El choque, inevitable, se produce al final, pero la anciana, amparada en su dignidad y su moral, aún tiene la fuerza suficiente como para expulsarla de su vida.

La obra tiene una protagonista absoluta: la verdadera escritora. Agria por momentos, que comparte de mala gana sus secretos y vive con el recuerdo de un amor imposible. Amor que la otra usurpa en su ficción, aunque su pequeña mente no sea capaz de valorarlo en lo que realmente fue. De modo que el secreto de la anciana permanece dentro de su corazón.

El espectáculo está apoyado en la interpretación de una
Lidia Lamaison, en la plenitud de su talento, que justifica por sí sola todo lo que sucede en escena.
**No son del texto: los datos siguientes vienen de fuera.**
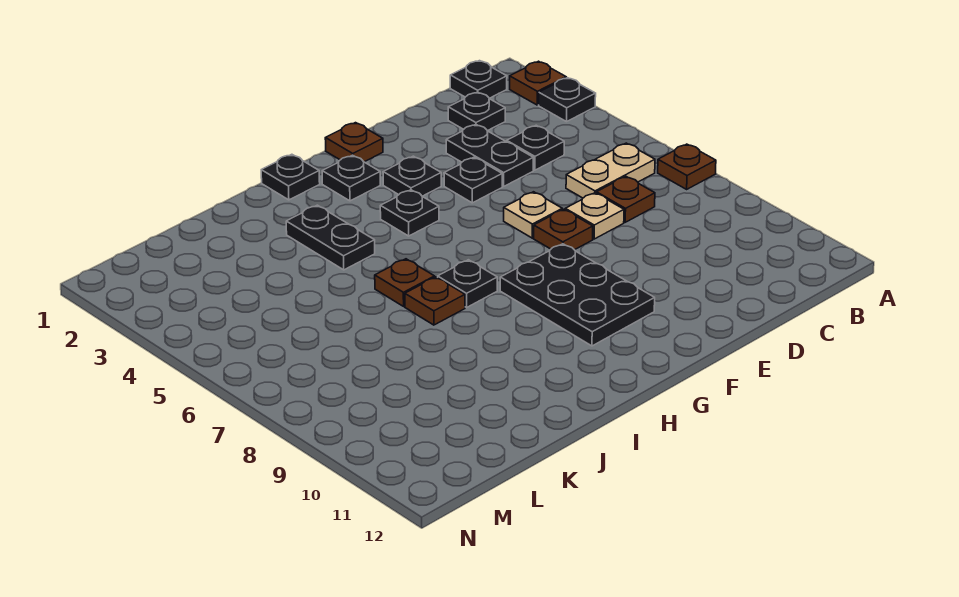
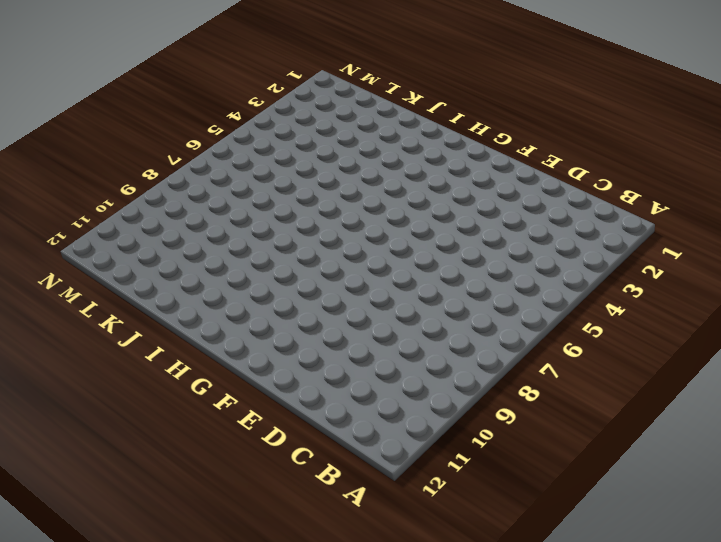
none -> brown 1x1 plate [510,61,566,105]
none -> black 1x1 plate [539,78,596,122]
none -> brown 1x1 plate [658,144,716,189]

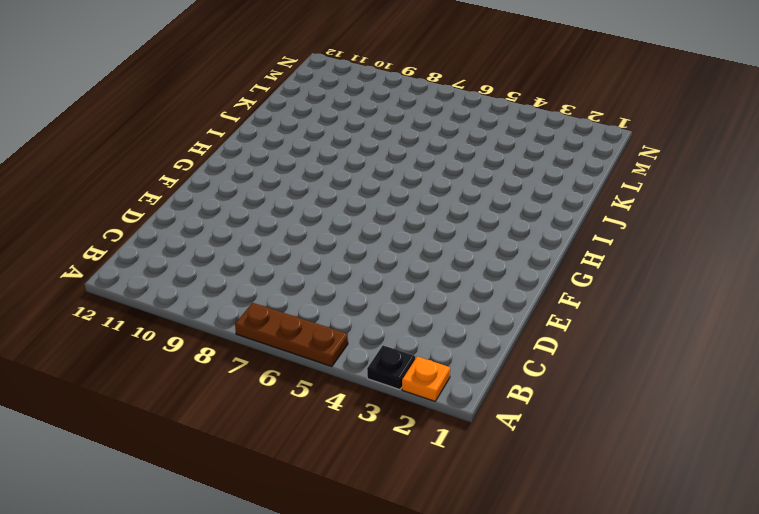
orange 1x1 plate [402,357,450,401] -> brown 1x1 plate [510,61,566,105]
brown 1x3 plate [235,303,348,367] -> brown 1x1 plate [658,144,716,189]
none -> black 1x1 plate [450,61,507,98]
none -> tan 1x2 plate [566,143,655,198]
none -> black 1x1 plate [448,92,505,131]

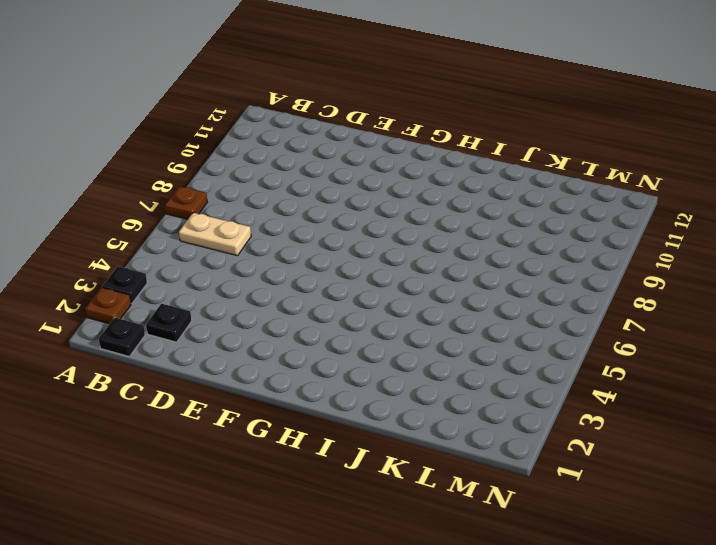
none -> black 1x1 plate [507,125,564,170]
none -> brown 1x1 plate [596,176,655,222]
none -> black 1x2 plate [446,124,533,186]

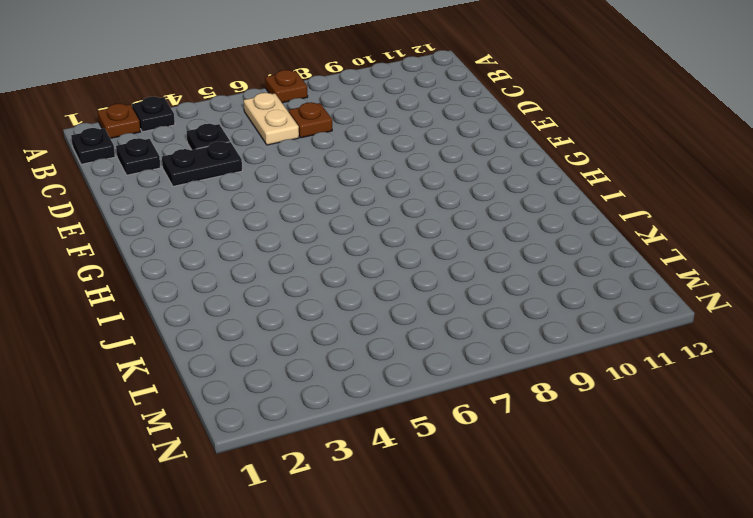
none -> tan 1x1 plate [565,193,624,239]
none -> black 1x1 plate [444,157,502,203]
none -> tan 1x1 plate [504,192,562,238]

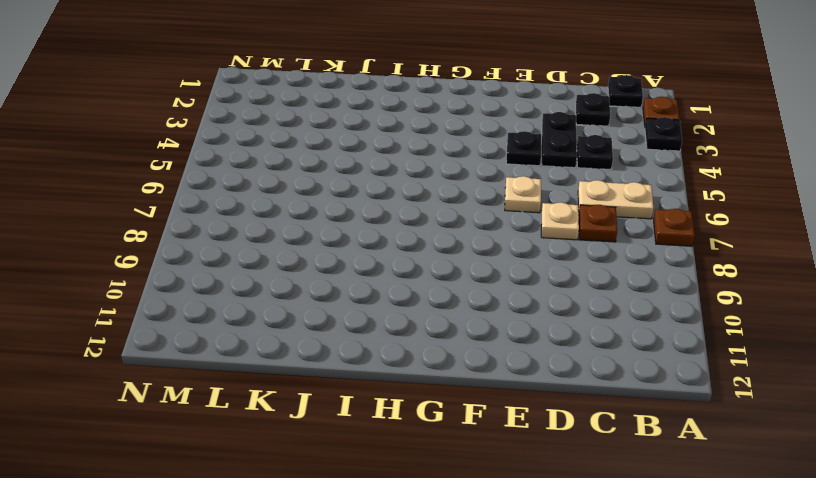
none -> brown 1x1 plate [534,209,593,250]
none -> brown 1x1 plate [325,123,383,162]
none -> black 1x1 plate [383,156,441,196]

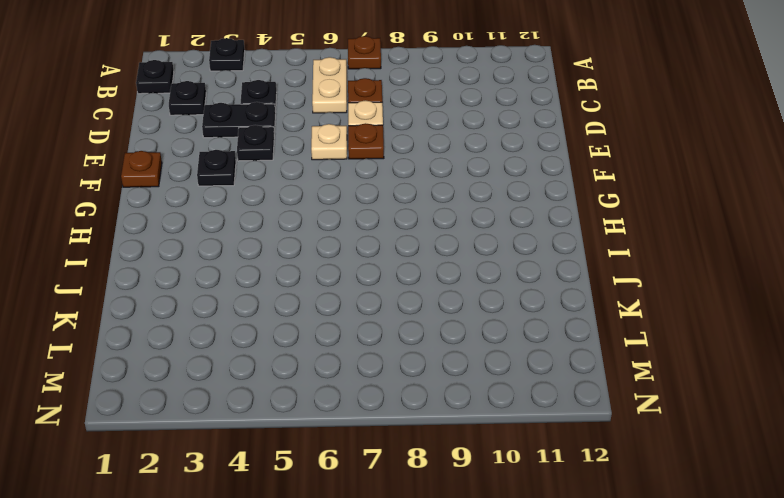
none -> brown 1x1 plate [510,61,566,105]
none -> black 2x3 plate [500,244,655,346]
none -> black 1x1 plate [322,155,380,201]

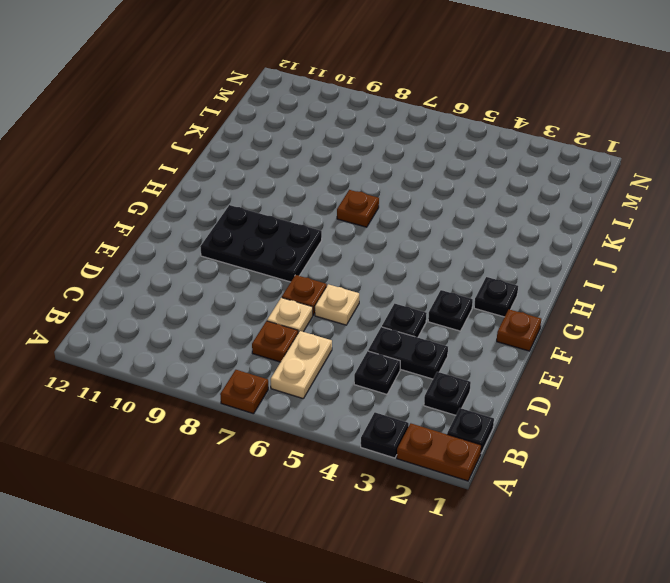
brown 1x2 plate [397,423,481,481] -> brown 1x1 plate [510,61,566,105]
none -> black 1x1 plate [380,190,439,236]
none -> black 1x1 plate [261,154,320,200]
none -> black 1x1 plate [438,260,497,307]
Y se transforma en un homenaje a la actriz, cuyo intacto talento resplandece con toda su fuerza. Y la ovación del público es otro homenaje. Merecido por cierto y una especie de revancha que devuelve a los ignorados y castigados «viejos», la dignidad y el respeto que merecen.

A su lado,
Adriana Salonia parece destinada sólo a darle los bocadillos. Su transformación, desde una casi servil admiradora, sus viles intenciones y las etapas en las que debe expresar la seguridad que va adquiriendo a medida que se apropia de la experiencia de su maestra, son visibles sólo en los cambios de vestuarios. Es adecuada la escenografía de Martha Albertinazzi, pero poco sugerente el vestuario. La dirección de Hugo Urquijo transita caminos convencionales, como la pieza de Donald Margulies.